• _WHAT YOU ARE ASKED TO DO_
Your task is to return all the entries below exactly, with every picture omitted.

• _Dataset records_
···
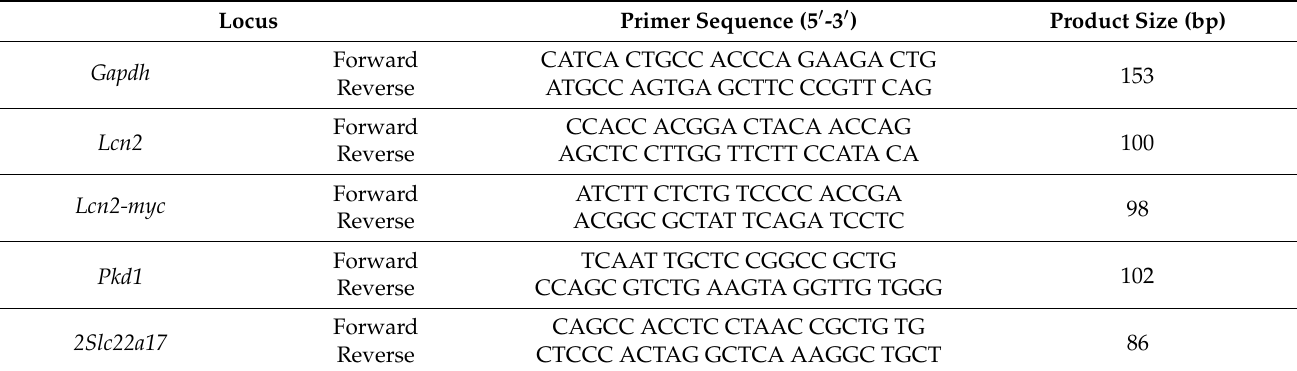
Table 1. Primers used in real-time PCR of the cell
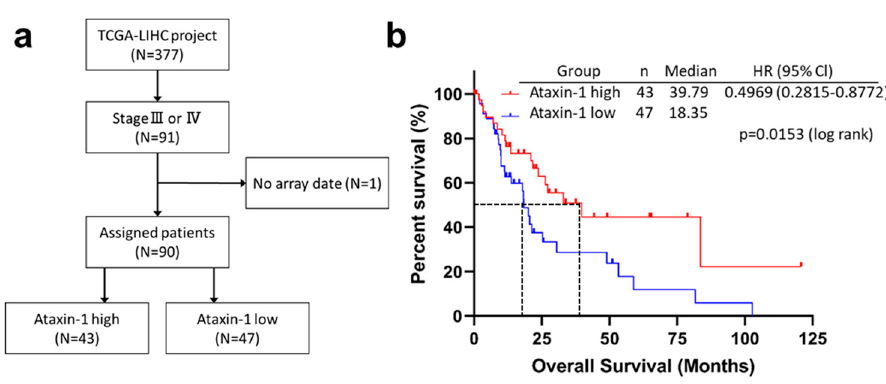
Figure 9. ATXN1 expression was significantly associated with the overall survival of patients with advanced HCC. ( a ) A flowchart of cohort selection from the public database. Among the TCGA–LIHC dataset, patients with Stage III or IV ( n = 91) were selected, and one patient was excluded due to lack of array data. Ninety patients were divided into two groups according to high or low expression of ATXN1. ( b ) Kaplan–Meier survival curves for overall survival. HR, hazard ratio; CI, confidence interval. The p -value was calculated by log-rank test.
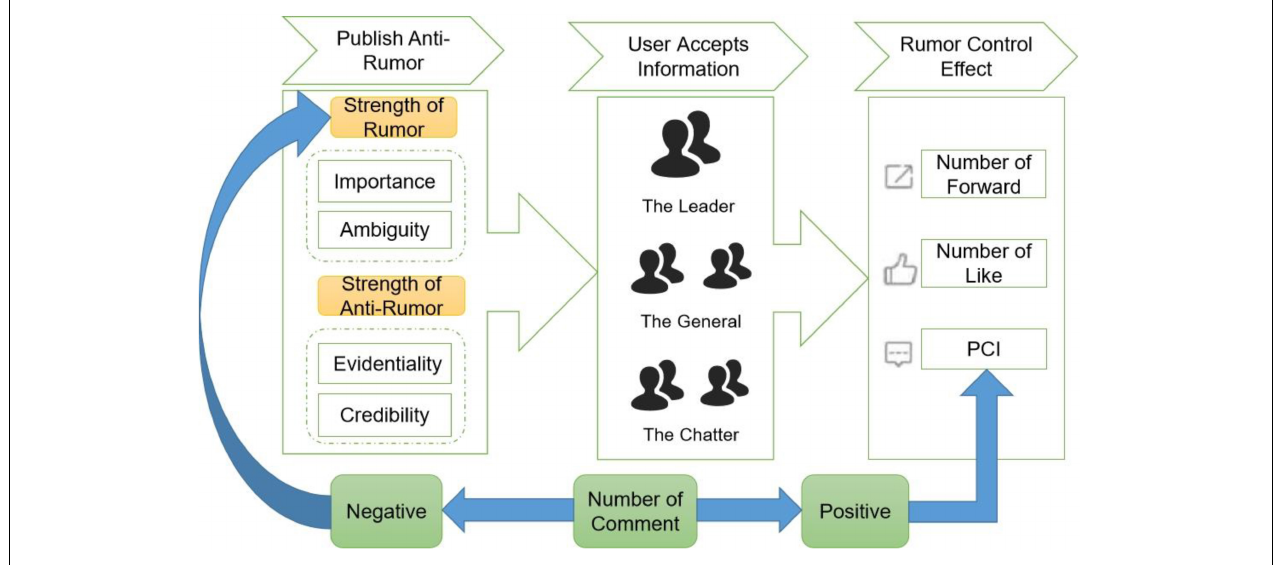
FIGURE 1 | Rumour control process based on releasing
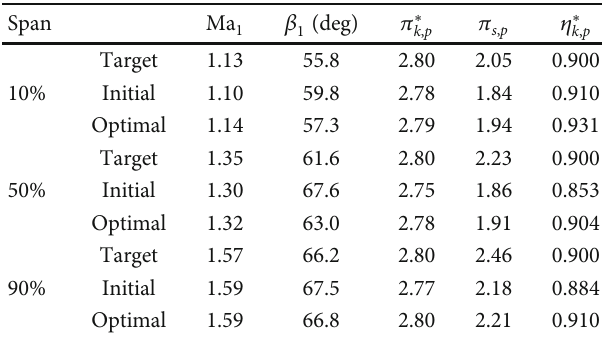
Figure 5: Flow characteristics of inlet section in the supersonic cascade.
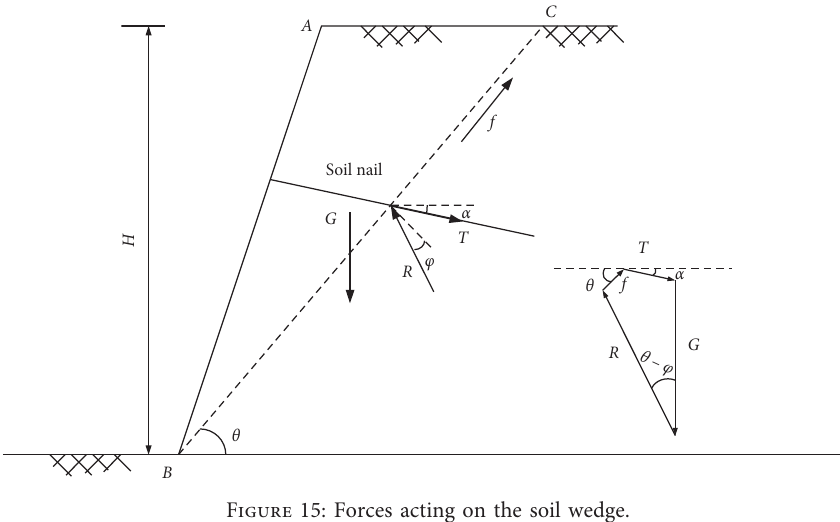
Figure 15: Forces acting on the soil wedge.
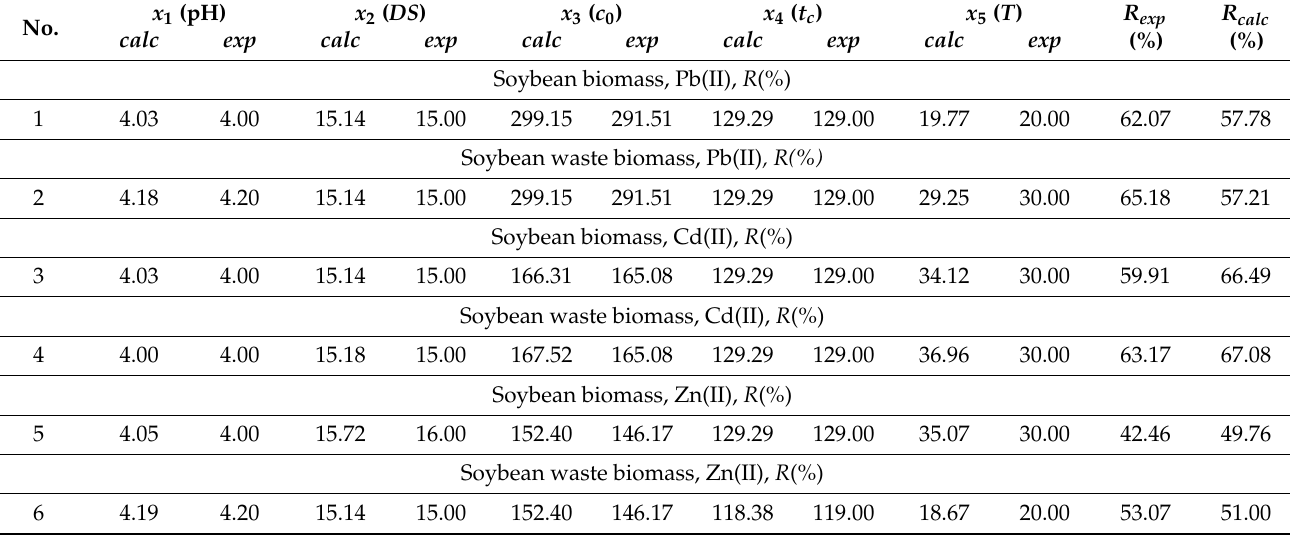
Table 15. Experimental values of R (%) during the validation of the optimal solutions in Table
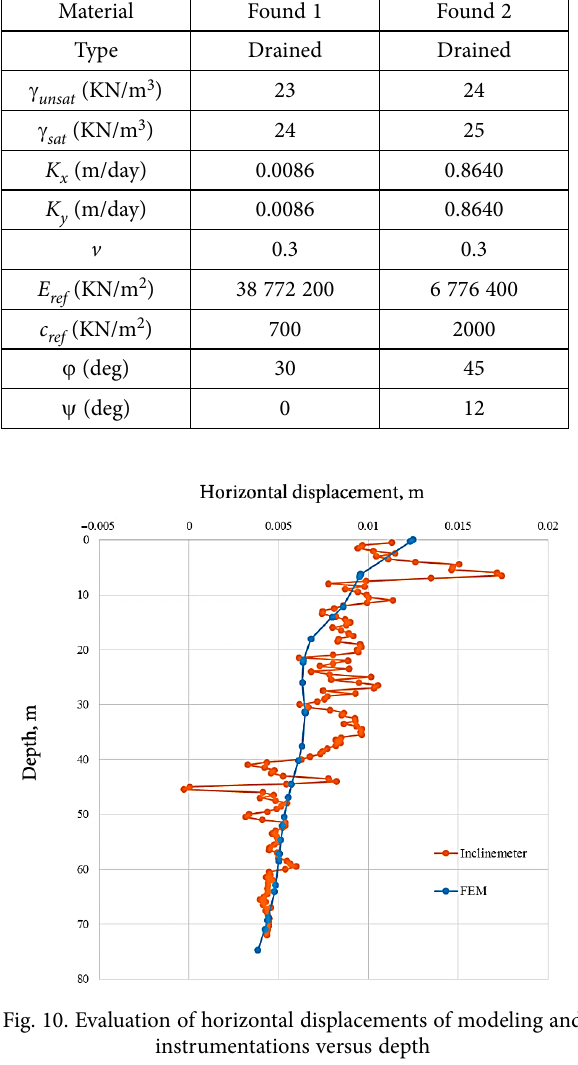
Table 2. Material property of dam foundation in Mohr-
···
• _FINISHED EXERCISE_
Table 1. Primers used in real-time PCR of the cell
Figure 9. ATXN1 expression was significantly associated with the overall survival of patients with advanced HCC. ( a ) A flowchart of cohort selection from the public database. Among the TCGA–LIHC dataset, patients with Stage III or IV ( n = 91) were selected, and one patient was excluded due to lack of array data. Ninety patients were divided into two groups according to high or low expression of ATXN1. ( b ) Kaplan–Meier survival curves for overall survival. HR, hazard ratio; CI, confidence interval. The p -value was calculated by log-rank test.
FIGURE 1 | Rumour control process based on releasing
Figure 5: Flow characteristics of inlet section in the supersonic cascade.
Figure 15: Forces acting on the soil wedge.
Table 15. Experimental values of R (%) during the validation of the optimal solutions in Table
Table 2. Material property of dam foundation in Mohr-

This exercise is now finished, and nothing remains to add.